Why we can't resist Sarah Palin stories

No matter which type of mass media pays your bills, Palin’s high profile has been a horn of professional plenty. If you’re a political blogger, a Palin tit-for-tat with Levi Johnston will break the monotony of Senate committee hearings and Gallup polls. If you’re Us Weekly, there are trashy relatives, dishy ex-boyfriends and custody fights. If you’re a conservative columnist, there’s a sizzling future candidate to champion. If you’re a feminist, there’s plenty to debate about whether Palin is good for womankind. If you’re Todd Purdum, there’s a long arc of push-and-shove politics that ended in a disastrous national candidacy. If you’re a liberal essayist with a Palin fetish, The Nation will give a penny for your thoughts. If you’re Tina Fey, your uncanny resemblance to Palin will crown your career.

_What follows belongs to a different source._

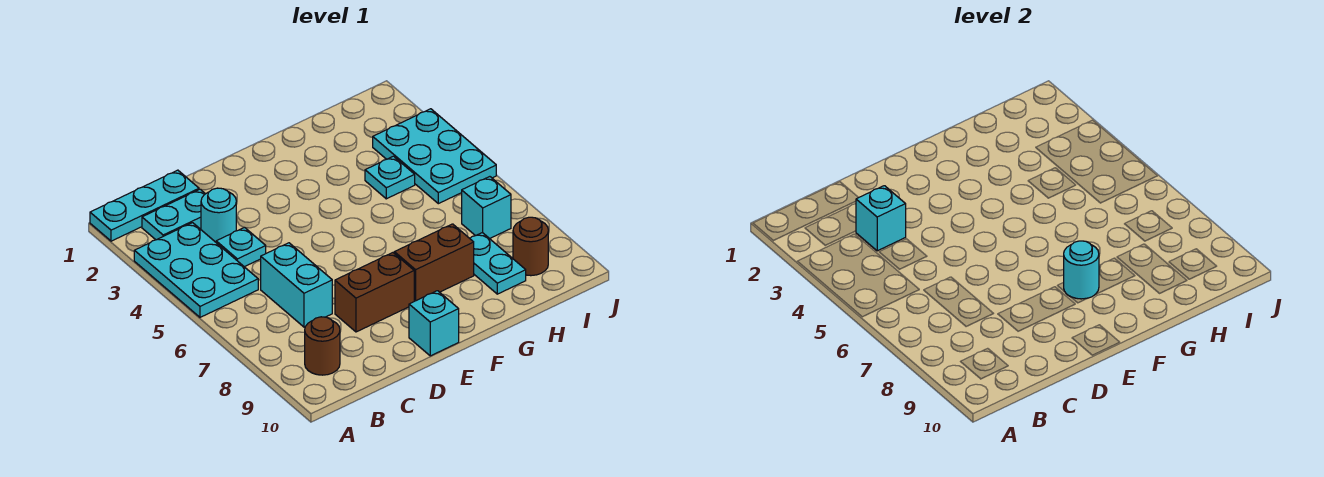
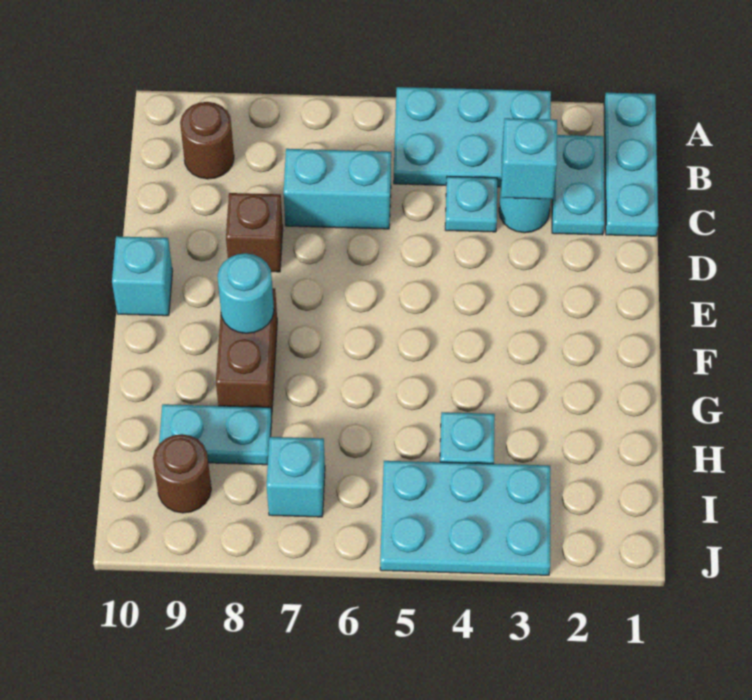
brown 1x2 brick [335,253,414,332] -> brown 1x1 brick [226,193,283,272]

But for all the legitimate political reasons to keep obsessively covering Palin, the truth is that, like most Internet-addled Americans, I have a morbid fascination with the lives of the famous and important, especially those that have spiraled into increasingly bizarre twists of plot. In this case, it’s intensified by the fact that millions of people still hope to see Palin running the country someday. Her political career has more closely resembled an American reality show than that of any politician in history. Every Levi Johnston interview is like an exclusive behind-the-scenes clip.